* Passage:
☆ ☆ ☆ ☆
Based on the genetic distance matrix of the 132 test samples, clustering analysis was performed using the UPGMA method, and a dendrogram of the 132 sugar beet varieties in terms of relatedness was constructed (Figure 3). Most sugar beet varieties from the same breeding company were clustered together, and the genetic distance between them was small (Figure 3). However, few sugar beet varieties from different companies were clustered together. It may be due to the narrow genetic base of sugar beet or the exchange of sugar beet resources between different companies while breeding sugar beet varieties. At a genetic distance of 0.255, the test materials could be divided into six categories, which corresponded to the six colors in the figure. Category I (green) included 24 sugar beet varieties, most of which were from STRUBE. Category II (blue) included 24 varieties, mostly from SES VanderHave and BETASEED. Category III (purple) included 12 varieties, all from Maribohilleshog ApS. Category IV (orange) included 24 varieties, mostly from KWS SAAT SE and a few from STRUBE and Lion Seeds Ltd. Category V (red) included 24 varieties, mostly from SES VanderHave. Category VI (pink) included 24 varieties, mostly from KWS SAAT SE.

2.4. Analysis of Molecular Variance

We conducted an investigation into the genetic diversity of 132 exotic sugar beet cultivars utilizing AMOVA (analysis of molecular variance). The results showed that the main genetic variation of exotic sugar beet varieties was 95% within the population, and only a small part of the genetic variation was 5% among the various populations. The genetic differentiation among these populations was minor, quantified at 0.057 with a p-value less than 0.001, which suggests a considerable degree of genetic fluidity. Furthermore, the gene flow, denoted as Nm, was calculated to be equivalent to 4.98 immigrants per generation, as detailed in Table 2.

3. Discussion

A pivotal element in achieving breakthroughs in sugar beet breeding is the cultivation and deployment of superior germplasm resources. In recent years, researchers have systematically evaluated and analyzed a large number of crop germplasm resources by using SSR, SNP, and InDel markers to analyze their genetic diversity and population structure so as to facilitate subsequent germplasm improvement and innovation. Significant advancements in the analysis of genetic diversity and population structure have been realized in numerous crops, including soybean [30], rice [31], maize [32], wheat [33], tobacco [34], and potato [35], transitioning from rudimentary phenotypic assessments to sophisticated molecular-level investigations.
☆ ☆ ☆ ☆
* Task instructions:
1 – Name every crop, other than sugar beet, that the sugar beet passage lists as having seen advances in genetic diversity and population structure analysis.
2 – Summarize the sugar beet passage in two sentences.
3 – Carry on writing the sugar beet passage, starting after its final sentence.
The material that comes after this text is not needed.

Dataset entries
☆ ☆ ☆ ☆
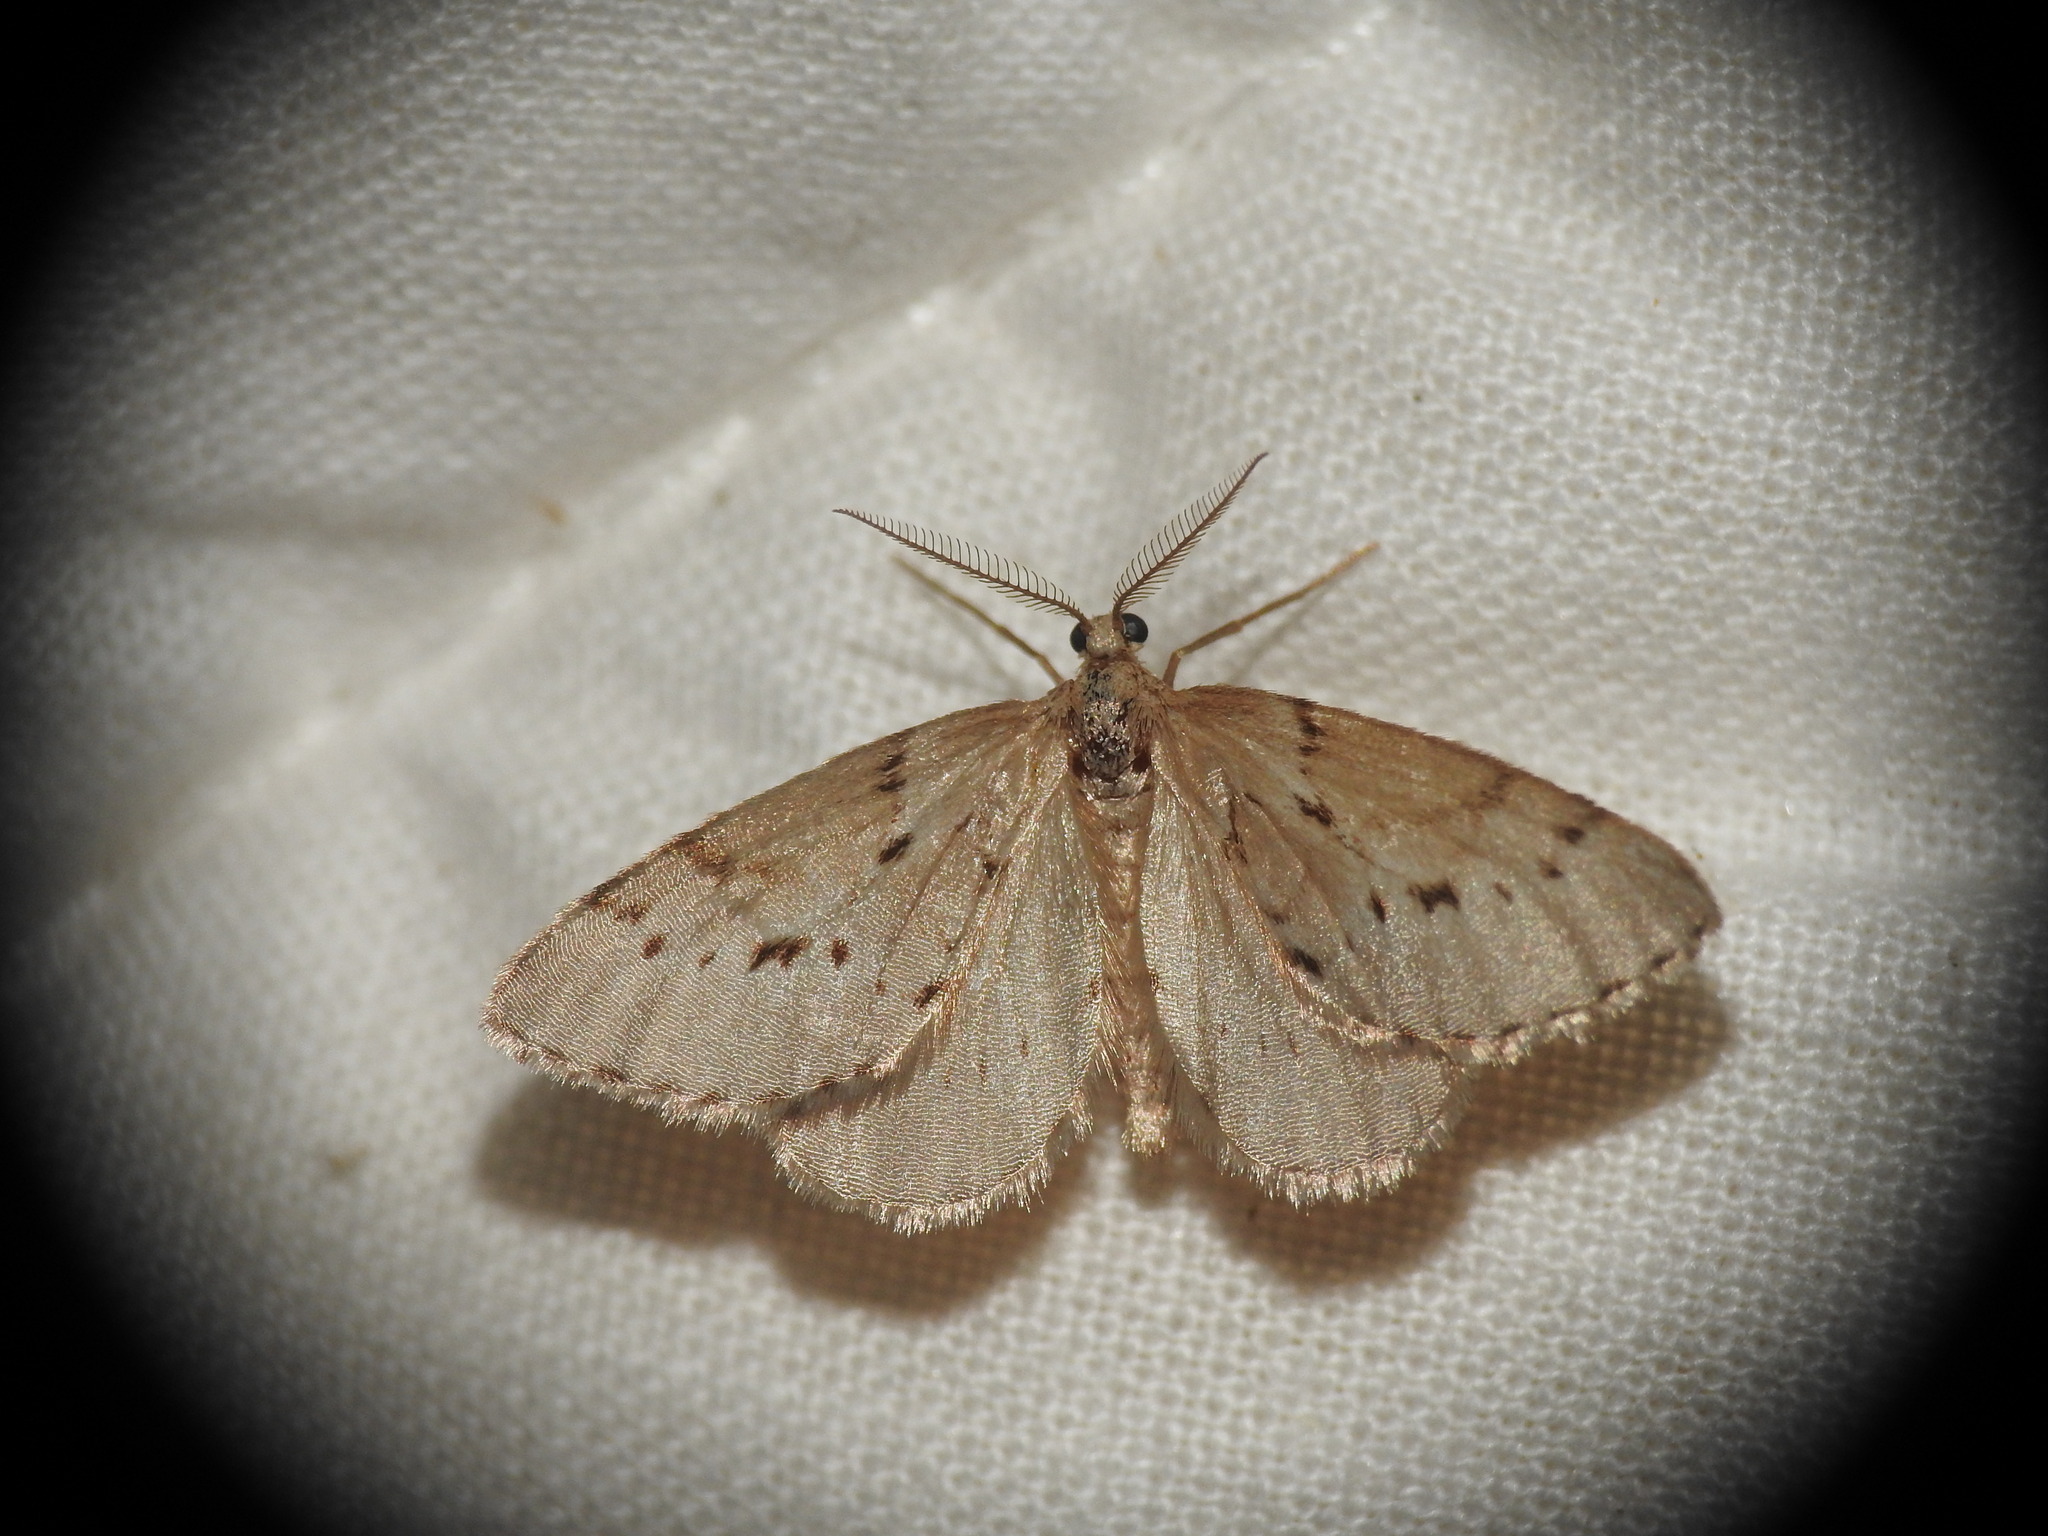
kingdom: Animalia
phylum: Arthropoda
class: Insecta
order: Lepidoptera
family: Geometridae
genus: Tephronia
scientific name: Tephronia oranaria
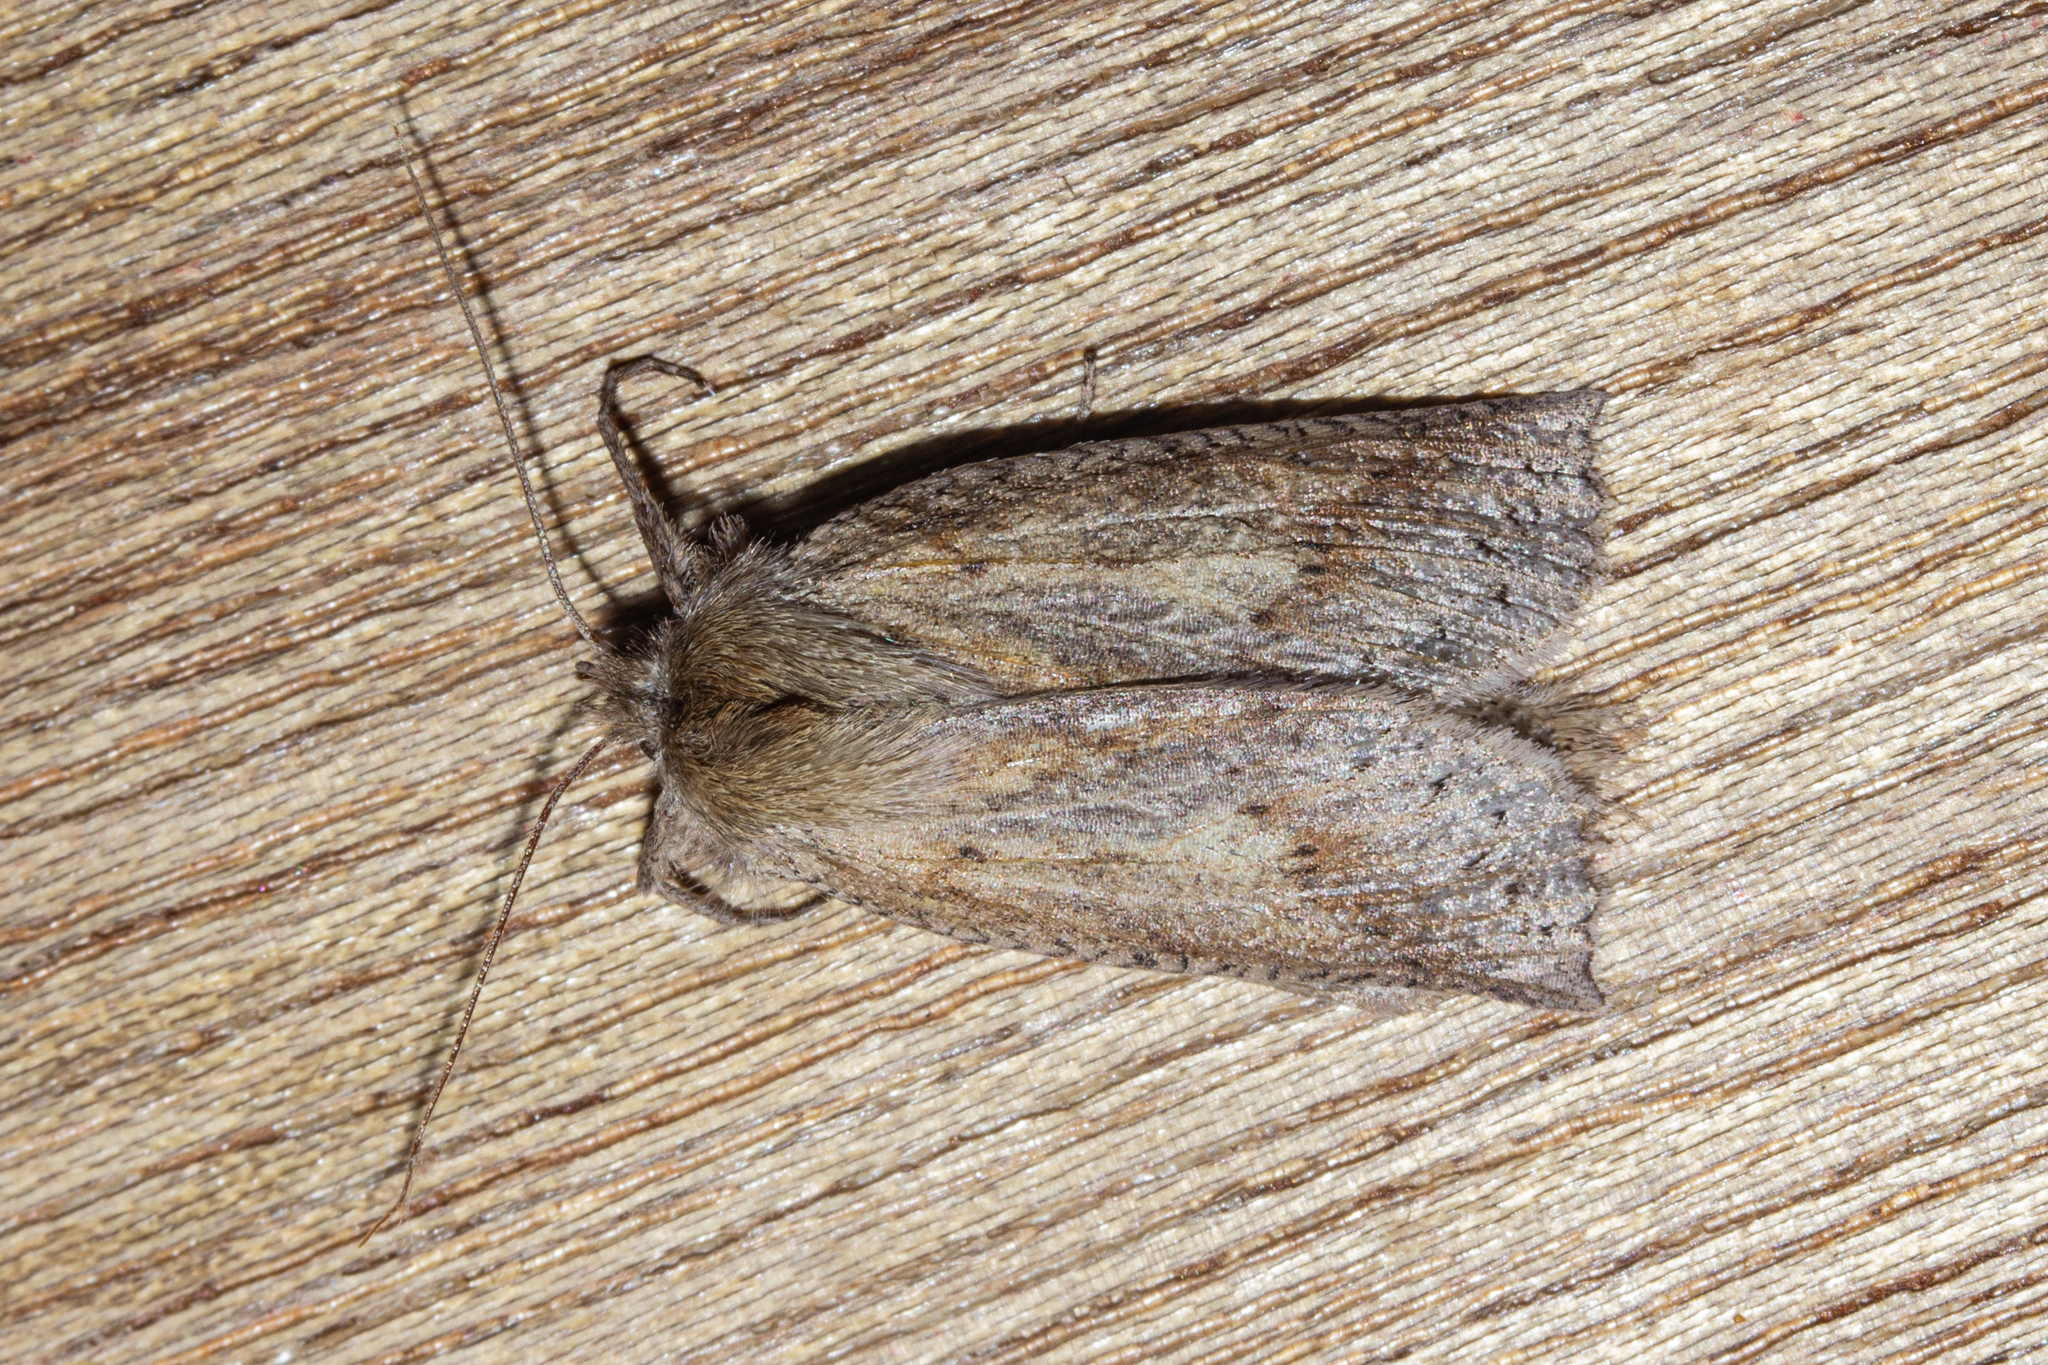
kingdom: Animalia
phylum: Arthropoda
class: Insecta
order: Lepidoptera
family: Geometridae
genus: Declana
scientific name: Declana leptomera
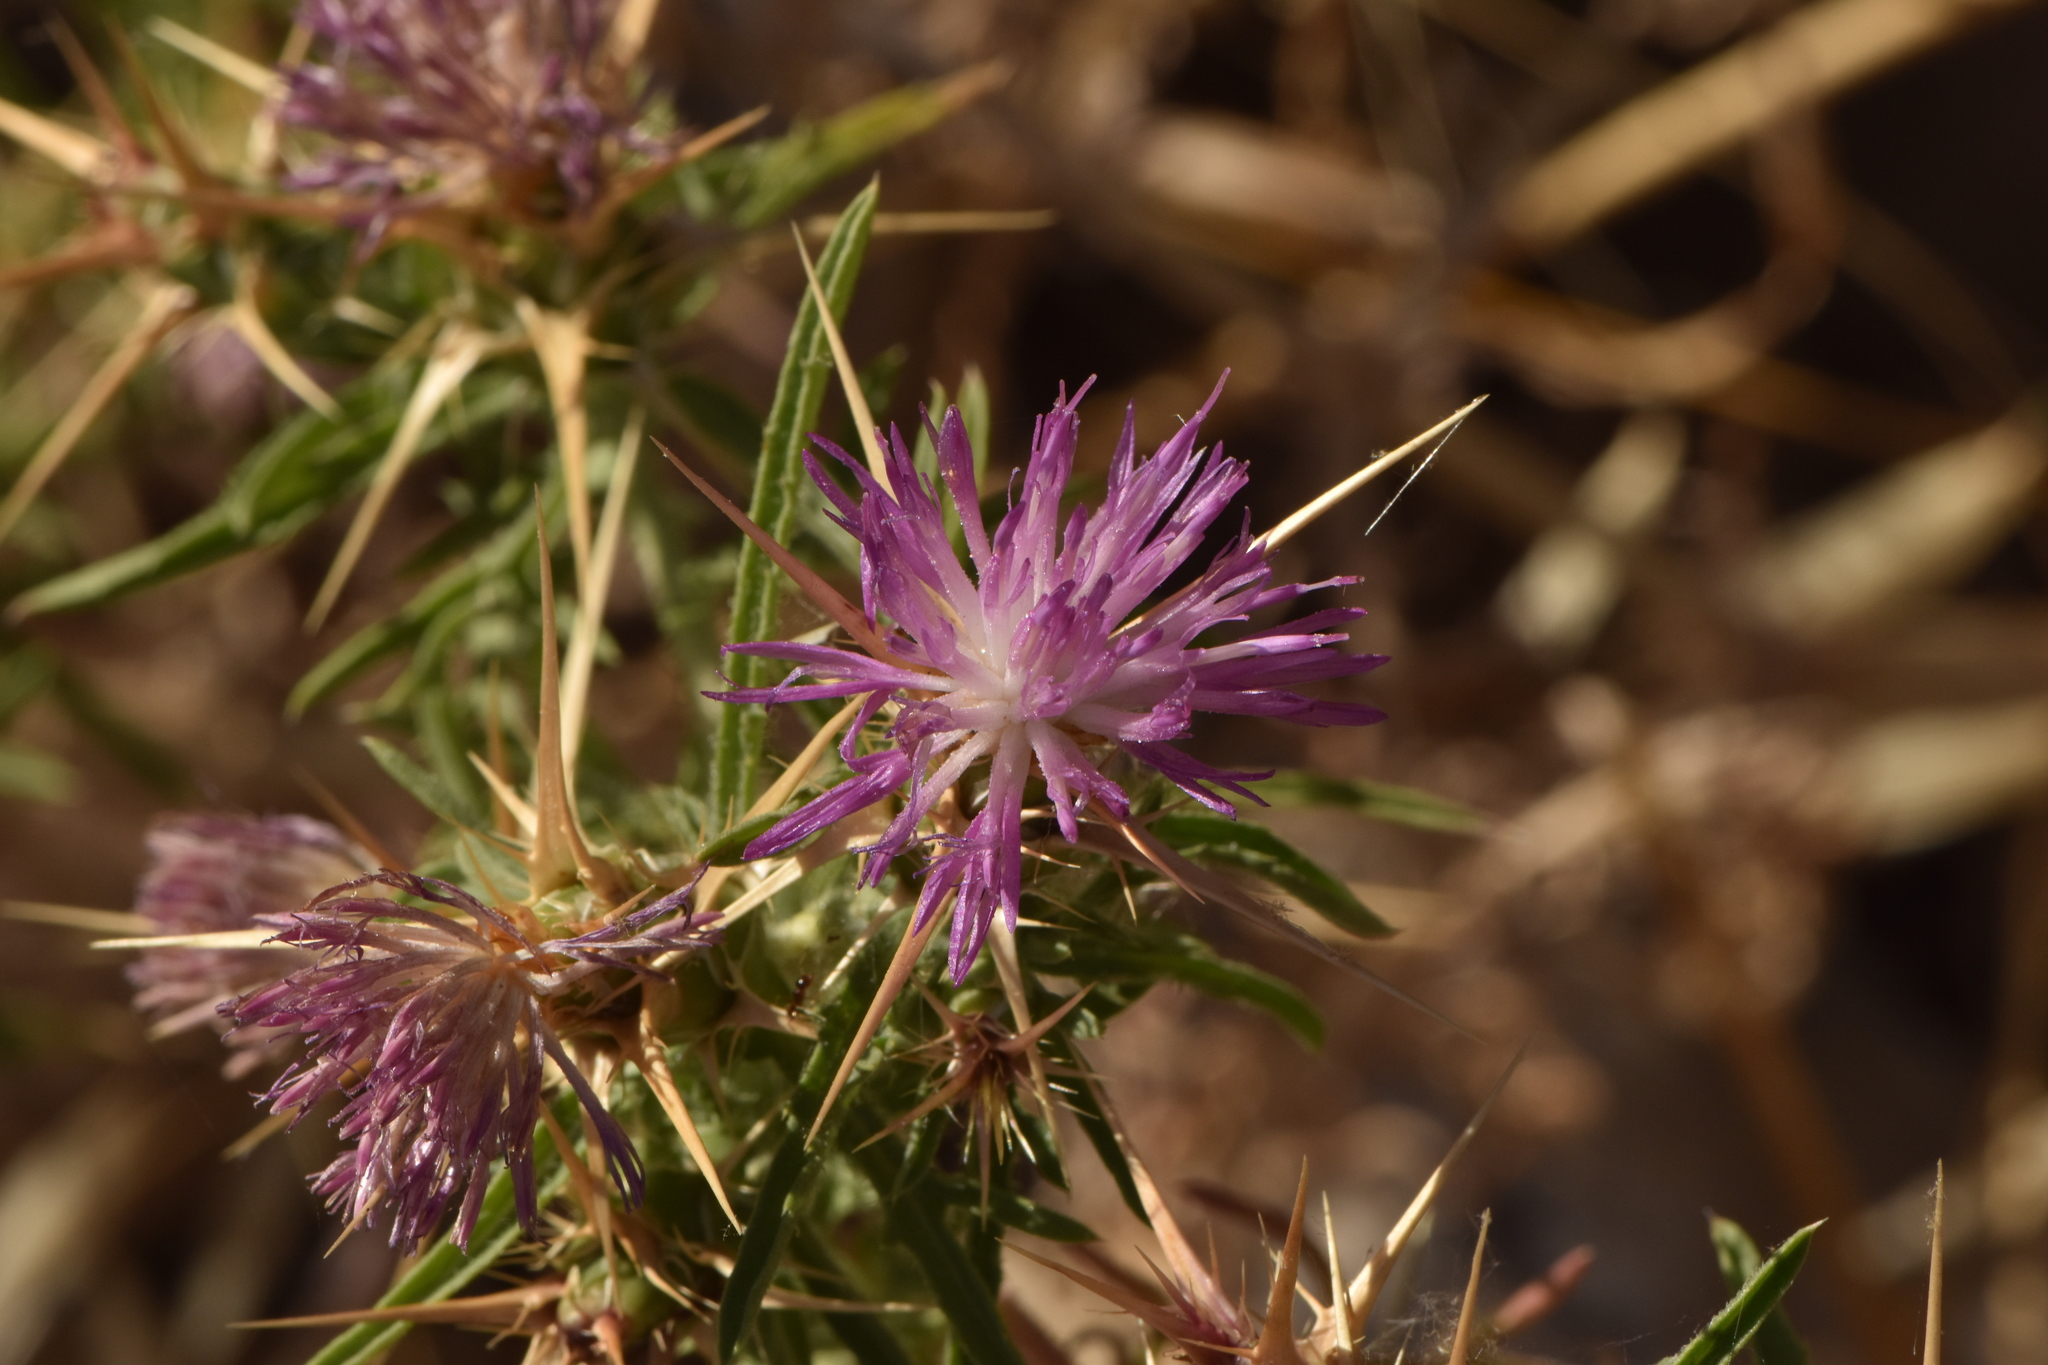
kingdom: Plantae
☆ ☆ ☆ ☆
* Answers by item number:
1 – Soybean, rice, maize, wheat, tobacco, and potato.

2 – UPGMA clustering of 132 sugar beet varieties divided them into six categories at a genetic distance of 0.255, and most varieties from the same breeding company grouped together. AMOVA showed that 95% of the genetic variation lay within populations and only 5% among them, with low genetic differentiation of 0.057 and gene flow of 4.98 immigrants per generation.

3 –
The collection of beet varieties from different regions is essential for the analysis and utilization of available beet germplasm resources. In this study, the selected sugar beet varieties were composed of 132 materials from France, the United States, the United Kingdom, Denmark, and Germany. These sugar beet varieties were introduced by six different breeding companies, and they have a high market share of sugar beet varieties, so it is representative and convincing to study the genetic diversity and population structure of high-quality exotic sugar beet varieties.
SSR marker has a wide range of applications and is simple and convenient. However, the bands amplified by InDel molecular marker technology are more accurate and clearer. In addition, newly developed CEAP primers in recent years can amplify clear and highly polymorphic bands, and CEAP markers are widely distributed in plants to prevent errors brought on by specificity and complexity. Given the advantages of these three markers, we decided to combine them to improve the efficacy of this study and yield superior and reliable findings when examining the genetic diversity of sugar beet germplasm. The evaluation of the twenty-seven primers suggested that all primers have PIC values greater than 0.5, and they were considered “highly informative” in the current study (Table 1), following the classification of Botstein et al. [36].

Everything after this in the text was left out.